Aus personenschutzrechtlichen sowie inhaltlichen Gründen wurde im Digitalisierungs- und Erschließungsprojekt ein zeitlicher Schnitt im Jahr 1933 gesetzt, woraus sich eine Erfassungszahl von rund 44.000 Objekten ergab. Diese werden sukzessive in das hessische Archivinformationssystem (Arcinsys) eingepflegt, wobei der Fokus der inhaltlichen Erschließung nicht auf den Einzelaufnahmen, sondern auf den fast 800 von Groß selbst angelegten, chronologisch und thematisch in sich weitestgehend geschlossenen Serien mit einer Anzahl von 2 bis weit über 1000 Fotografien liegt. Groß‘ Anspruch war es, „eine bleibende Erinnerung zu erhalten, in Form einer Bilderserie, die den ganzen Verlauf in allen Einzelheiten festhält und so ein Dokument und für die Beteiligten eine Erinnerung an das Erlebte und Geleistete darstellt“.

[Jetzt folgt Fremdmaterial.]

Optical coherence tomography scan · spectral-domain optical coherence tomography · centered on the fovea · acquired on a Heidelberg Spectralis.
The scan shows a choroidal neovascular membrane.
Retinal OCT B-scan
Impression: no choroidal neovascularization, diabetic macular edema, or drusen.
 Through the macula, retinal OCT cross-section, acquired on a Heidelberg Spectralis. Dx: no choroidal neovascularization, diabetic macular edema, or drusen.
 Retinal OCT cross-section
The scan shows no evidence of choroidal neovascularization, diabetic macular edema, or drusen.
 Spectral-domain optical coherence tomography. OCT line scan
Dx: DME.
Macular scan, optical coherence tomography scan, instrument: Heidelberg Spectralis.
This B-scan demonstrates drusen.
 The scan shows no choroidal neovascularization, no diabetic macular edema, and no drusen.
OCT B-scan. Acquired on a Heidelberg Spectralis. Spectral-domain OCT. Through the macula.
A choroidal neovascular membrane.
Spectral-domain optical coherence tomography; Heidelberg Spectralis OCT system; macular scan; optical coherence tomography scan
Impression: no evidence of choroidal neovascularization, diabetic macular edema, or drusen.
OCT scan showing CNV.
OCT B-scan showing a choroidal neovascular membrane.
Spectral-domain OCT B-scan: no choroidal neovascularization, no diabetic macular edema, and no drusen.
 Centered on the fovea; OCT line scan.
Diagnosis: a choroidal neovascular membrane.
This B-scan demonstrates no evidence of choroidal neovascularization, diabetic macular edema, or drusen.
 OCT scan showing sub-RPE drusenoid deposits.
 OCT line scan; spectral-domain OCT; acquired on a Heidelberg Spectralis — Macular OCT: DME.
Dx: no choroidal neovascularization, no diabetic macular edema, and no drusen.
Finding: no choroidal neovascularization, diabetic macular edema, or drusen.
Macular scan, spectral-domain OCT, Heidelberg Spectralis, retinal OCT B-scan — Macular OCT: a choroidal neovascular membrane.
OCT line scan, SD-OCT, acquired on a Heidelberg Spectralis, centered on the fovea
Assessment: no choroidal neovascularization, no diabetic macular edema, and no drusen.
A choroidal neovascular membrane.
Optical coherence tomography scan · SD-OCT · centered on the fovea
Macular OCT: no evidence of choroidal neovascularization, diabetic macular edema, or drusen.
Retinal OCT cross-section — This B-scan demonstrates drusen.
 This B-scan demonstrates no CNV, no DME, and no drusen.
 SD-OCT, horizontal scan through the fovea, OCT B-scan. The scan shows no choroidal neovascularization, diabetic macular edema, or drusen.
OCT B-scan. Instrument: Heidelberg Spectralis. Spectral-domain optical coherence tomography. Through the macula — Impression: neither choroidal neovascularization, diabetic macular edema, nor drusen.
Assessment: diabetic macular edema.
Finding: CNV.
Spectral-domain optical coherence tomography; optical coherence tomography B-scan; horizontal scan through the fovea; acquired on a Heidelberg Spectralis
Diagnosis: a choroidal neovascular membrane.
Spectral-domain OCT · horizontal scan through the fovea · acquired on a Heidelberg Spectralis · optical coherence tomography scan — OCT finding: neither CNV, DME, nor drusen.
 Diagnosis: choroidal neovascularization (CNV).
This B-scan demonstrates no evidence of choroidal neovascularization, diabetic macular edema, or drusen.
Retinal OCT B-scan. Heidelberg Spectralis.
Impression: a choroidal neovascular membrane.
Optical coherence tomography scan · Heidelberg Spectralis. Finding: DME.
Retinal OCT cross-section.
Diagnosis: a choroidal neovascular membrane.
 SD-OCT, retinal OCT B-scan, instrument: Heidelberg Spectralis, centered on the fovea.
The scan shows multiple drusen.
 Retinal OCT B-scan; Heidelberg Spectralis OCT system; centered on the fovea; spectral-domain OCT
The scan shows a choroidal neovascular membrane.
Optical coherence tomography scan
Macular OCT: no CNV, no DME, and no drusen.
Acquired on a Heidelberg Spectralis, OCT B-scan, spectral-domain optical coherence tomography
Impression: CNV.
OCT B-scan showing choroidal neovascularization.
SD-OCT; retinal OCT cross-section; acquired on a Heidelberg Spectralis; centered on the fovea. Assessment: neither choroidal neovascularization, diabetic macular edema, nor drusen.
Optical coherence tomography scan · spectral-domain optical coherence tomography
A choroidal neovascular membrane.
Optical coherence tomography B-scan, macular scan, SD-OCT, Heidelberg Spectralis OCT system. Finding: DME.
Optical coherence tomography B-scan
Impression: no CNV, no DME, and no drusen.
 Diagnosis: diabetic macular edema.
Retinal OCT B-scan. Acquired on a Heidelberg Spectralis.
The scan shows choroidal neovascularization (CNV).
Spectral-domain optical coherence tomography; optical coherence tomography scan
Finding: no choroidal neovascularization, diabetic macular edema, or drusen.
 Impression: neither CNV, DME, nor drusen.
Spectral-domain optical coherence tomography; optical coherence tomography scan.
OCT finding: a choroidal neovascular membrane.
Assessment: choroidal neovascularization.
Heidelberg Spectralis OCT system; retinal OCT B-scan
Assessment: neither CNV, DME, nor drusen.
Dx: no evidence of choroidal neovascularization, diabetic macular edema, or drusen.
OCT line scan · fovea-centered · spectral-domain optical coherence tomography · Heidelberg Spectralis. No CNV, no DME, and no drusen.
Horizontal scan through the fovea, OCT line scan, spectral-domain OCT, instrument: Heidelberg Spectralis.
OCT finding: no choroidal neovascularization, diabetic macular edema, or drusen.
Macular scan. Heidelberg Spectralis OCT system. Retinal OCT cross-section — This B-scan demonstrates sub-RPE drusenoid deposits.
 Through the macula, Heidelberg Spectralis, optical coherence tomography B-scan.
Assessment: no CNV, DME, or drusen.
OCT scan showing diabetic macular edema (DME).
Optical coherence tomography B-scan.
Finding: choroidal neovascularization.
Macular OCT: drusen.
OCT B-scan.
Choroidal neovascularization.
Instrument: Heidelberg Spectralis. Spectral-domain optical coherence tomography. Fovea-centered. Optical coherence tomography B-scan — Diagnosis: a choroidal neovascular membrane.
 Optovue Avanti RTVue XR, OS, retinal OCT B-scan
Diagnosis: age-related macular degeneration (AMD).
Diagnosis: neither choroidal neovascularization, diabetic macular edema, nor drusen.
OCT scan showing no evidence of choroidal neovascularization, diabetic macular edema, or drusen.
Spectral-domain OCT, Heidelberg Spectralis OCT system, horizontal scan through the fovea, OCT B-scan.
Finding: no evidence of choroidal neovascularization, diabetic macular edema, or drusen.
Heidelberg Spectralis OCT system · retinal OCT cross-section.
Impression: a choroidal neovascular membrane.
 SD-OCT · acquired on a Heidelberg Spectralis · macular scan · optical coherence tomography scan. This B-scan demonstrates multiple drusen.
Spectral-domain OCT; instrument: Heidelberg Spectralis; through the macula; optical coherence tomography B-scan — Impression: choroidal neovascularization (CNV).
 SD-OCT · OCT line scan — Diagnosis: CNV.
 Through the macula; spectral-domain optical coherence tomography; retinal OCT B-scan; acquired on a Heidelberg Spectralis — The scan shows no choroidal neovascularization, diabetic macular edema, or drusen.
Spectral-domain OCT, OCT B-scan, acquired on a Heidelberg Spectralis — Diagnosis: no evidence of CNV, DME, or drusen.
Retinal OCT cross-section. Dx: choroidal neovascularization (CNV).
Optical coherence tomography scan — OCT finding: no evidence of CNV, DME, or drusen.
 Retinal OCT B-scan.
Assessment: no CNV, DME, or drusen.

Obwohl im Kontext eines Umzugs des Nachlassers von Ost- nach West-Berlin diese Ordnung in Teilen durcheinandergeriet, teilweise auch Fotografien verloren gingen, so blieb die elementare Sortierung in Ereignisse, Veranstaltungen diverser Gruppierungen und Organisationen, Städte, Regionen und Länder erhalten. Die vom Fotografen vorgenommene Einheitenbildung wurde somit nicht durch neue Kategorisierungen dekonstruiert. Außerdem werden in einem serienübergreifenden Vergleich Verschiebungen, Kontinuitäten oder Motivwechsel weitaus besser sichtbar. Unter Zuhilfenahme der gängigen Forschungsliteratur, des schriftlichen Nachlasses von Julius Groß sowie von im AdJb lagernden Archivalien zur Jugendbewegung werden die Serien zeitlich und motivisch kontextualisiert. Über die Erschließung der Fotografien hinaus wird der schriftliche Nachlass von Julius Groß erfasst, um abschließend mit einer Bestandsbeschreibung und -geschichte sowie einer Skizze von Julius Groß‘ Lebensstationen eine differenziertere Einordnung des Nachlasses zu ermöglichen.
Tagung: Zur visuellen Geschichte bewegter Jugend im 20. Jahrhundert
Archiv der deutschen Jugendbewegung in Kooperation mit dem LWL-Medienzentrum für Westfalen
30.10. – 1.11.2015 Burg Ludwigstein bei Witzenhausen
Vom 30. Oktober 2015 bis 31. August 2016 findet im Archiv der deutschen Jugendbewegung eine Sonderausstellung zum Werk des Fotografen Julius Groß statt.